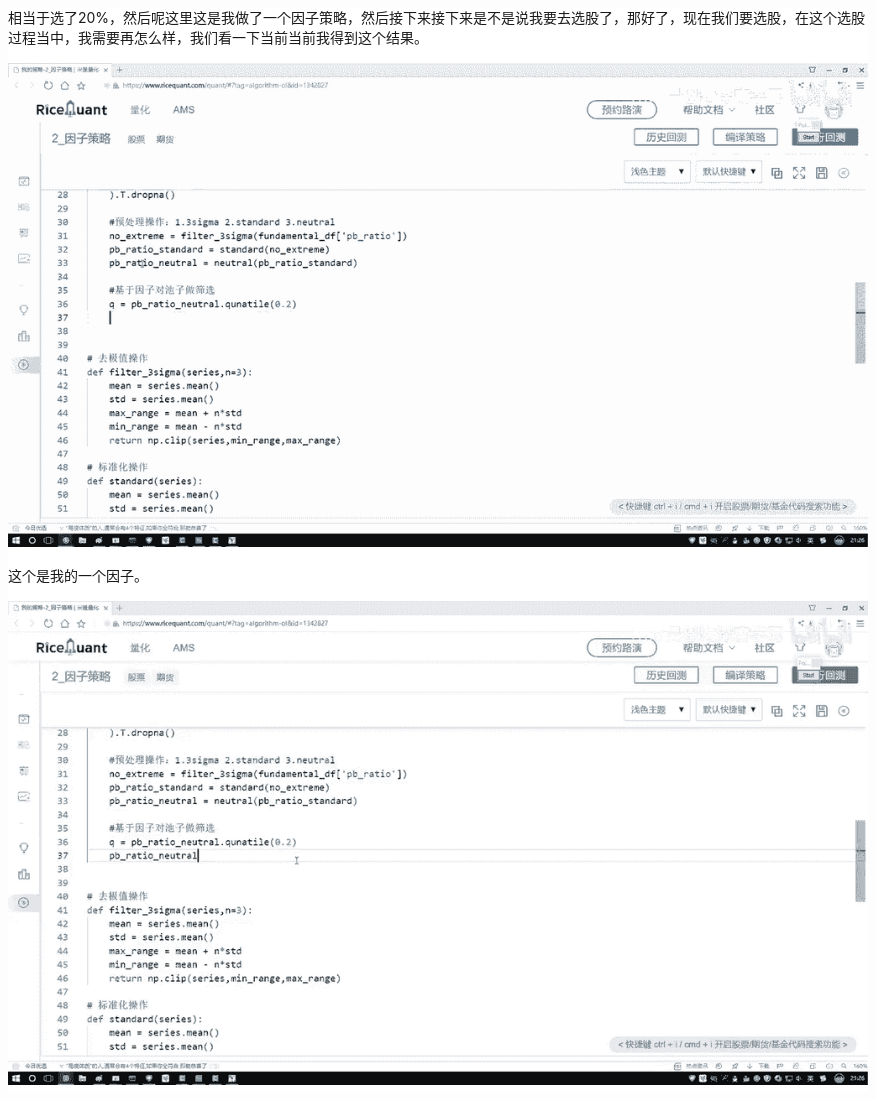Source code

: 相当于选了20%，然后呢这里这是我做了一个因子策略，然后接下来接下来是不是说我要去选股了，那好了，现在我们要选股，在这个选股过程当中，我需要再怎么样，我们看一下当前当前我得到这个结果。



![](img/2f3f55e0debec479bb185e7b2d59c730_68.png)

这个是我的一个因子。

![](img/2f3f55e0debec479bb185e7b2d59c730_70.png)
******
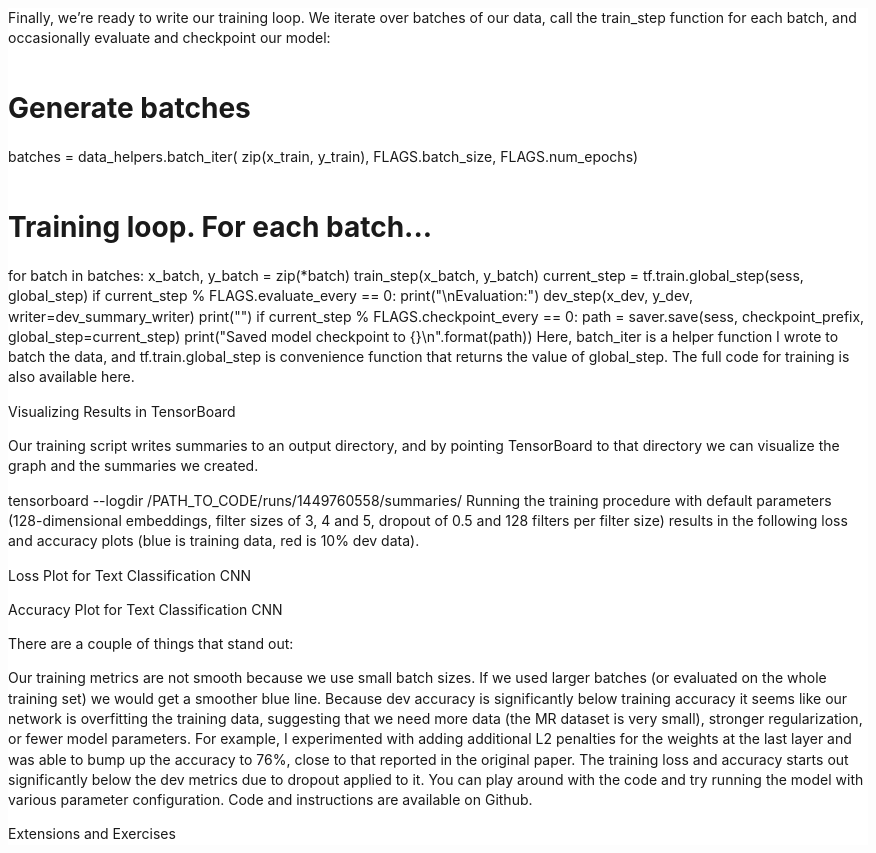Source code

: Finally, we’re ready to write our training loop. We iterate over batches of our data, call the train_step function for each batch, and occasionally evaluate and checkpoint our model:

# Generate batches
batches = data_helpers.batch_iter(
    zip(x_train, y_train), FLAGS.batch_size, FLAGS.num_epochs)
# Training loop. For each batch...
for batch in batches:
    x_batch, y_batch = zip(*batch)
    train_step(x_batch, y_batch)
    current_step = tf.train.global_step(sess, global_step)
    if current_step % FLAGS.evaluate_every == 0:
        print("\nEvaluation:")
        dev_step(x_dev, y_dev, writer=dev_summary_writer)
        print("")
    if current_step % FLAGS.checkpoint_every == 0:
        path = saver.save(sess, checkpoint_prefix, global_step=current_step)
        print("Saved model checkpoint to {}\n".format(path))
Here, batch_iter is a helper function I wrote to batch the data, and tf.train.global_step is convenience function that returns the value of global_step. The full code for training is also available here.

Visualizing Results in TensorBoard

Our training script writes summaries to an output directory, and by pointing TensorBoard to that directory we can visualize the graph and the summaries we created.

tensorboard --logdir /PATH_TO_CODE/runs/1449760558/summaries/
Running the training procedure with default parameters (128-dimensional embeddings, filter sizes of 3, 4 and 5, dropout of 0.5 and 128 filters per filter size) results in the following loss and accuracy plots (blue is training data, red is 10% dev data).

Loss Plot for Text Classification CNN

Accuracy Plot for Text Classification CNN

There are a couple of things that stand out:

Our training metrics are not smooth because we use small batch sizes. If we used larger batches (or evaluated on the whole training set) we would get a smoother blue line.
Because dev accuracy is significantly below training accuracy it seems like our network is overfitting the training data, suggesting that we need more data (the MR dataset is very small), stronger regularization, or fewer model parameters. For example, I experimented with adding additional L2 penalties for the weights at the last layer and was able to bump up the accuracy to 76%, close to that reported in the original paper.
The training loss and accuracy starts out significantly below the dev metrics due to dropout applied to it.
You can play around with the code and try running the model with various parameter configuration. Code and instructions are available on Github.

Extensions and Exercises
******
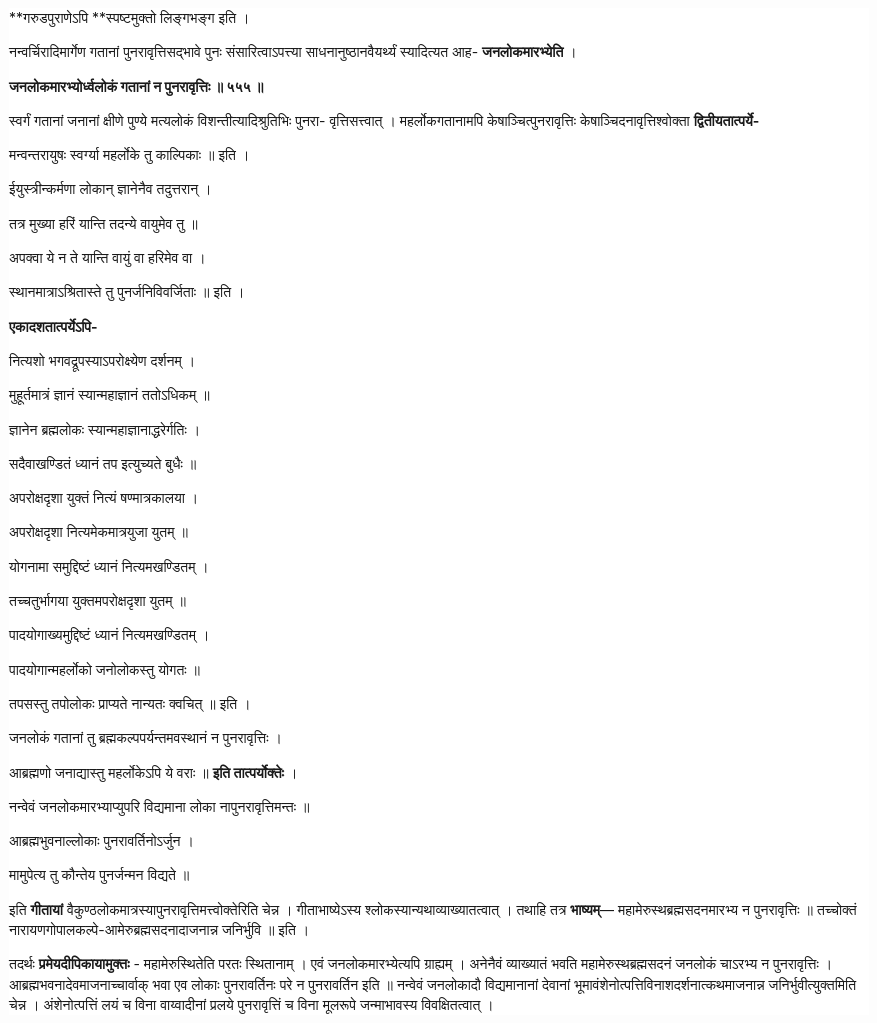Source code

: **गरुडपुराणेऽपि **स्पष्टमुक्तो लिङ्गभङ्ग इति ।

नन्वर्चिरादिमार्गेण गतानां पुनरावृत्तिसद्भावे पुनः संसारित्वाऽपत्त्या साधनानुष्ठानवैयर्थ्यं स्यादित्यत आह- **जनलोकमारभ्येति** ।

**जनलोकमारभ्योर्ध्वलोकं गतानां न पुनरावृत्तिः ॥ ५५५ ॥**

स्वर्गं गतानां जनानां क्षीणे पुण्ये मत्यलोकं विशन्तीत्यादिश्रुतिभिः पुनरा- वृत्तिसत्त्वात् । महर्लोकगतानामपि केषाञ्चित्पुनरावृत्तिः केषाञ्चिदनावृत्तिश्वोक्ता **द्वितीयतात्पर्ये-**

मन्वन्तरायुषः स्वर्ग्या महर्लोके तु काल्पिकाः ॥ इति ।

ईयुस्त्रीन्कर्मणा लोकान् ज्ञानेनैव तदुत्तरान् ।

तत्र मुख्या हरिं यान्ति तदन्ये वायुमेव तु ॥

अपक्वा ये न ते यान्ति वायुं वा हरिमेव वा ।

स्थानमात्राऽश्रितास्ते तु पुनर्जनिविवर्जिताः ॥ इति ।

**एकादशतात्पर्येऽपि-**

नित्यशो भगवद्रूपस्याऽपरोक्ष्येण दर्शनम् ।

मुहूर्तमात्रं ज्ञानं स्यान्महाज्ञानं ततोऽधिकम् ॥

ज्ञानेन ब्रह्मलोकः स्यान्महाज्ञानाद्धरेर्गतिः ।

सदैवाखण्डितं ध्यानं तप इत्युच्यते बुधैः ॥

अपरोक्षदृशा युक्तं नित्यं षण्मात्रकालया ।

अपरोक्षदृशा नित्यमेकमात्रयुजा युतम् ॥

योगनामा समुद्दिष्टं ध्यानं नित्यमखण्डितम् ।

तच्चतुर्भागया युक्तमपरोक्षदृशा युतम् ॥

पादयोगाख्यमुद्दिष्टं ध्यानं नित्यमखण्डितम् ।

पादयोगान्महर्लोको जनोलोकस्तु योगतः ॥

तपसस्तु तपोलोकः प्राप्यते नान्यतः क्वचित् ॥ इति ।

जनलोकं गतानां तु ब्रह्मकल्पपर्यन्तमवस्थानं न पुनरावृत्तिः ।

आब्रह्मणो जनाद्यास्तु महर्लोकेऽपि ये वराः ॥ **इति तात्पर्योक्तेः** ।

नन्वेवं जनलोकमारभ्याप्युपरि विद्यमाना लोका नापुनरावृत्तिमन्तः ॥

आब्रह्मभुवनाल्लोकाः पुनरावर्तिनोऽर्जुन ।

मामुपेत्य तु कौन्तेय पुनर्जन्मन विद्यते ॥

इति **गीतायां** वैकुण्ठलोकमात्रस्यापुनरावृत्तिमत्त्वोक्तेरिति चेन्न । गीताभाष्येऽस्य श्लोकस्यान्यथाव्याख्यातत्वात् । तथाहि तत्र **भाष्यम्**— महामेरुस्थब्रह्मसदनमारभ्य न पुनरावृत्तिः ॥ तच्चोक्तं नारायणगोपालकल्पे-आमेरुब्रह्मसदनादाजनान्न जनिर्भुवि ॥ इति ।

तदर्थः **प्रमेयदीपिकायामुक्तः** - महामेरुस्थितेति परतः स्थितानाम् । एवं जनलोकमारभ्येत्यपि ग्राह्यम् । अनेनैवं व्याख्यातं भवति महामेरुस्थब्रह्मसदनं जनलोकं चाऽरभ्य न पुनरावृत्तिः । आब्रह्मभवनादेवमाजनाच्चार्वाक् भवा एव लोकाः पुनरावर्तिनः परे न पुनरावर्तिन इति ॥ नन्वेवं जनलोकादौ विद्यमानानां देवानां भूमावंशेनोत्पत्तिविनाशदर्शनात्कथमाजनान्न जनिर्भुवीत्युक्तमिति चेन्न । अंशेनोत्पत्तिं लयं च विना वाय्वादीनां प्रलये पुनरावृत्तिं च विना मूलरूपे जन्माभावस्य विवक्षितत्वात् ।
******
• [Your assignment] Please list each line in the items above that contains the word "loop", treating uppercase and lowercase letters as different.

• [Reply]
: Finally, we’re ready to write our training loop. We iterate over batches of our data, call the train_step function for each batch, and occasionally evaluate and checkpoint our model:
# Training loop. For each batch...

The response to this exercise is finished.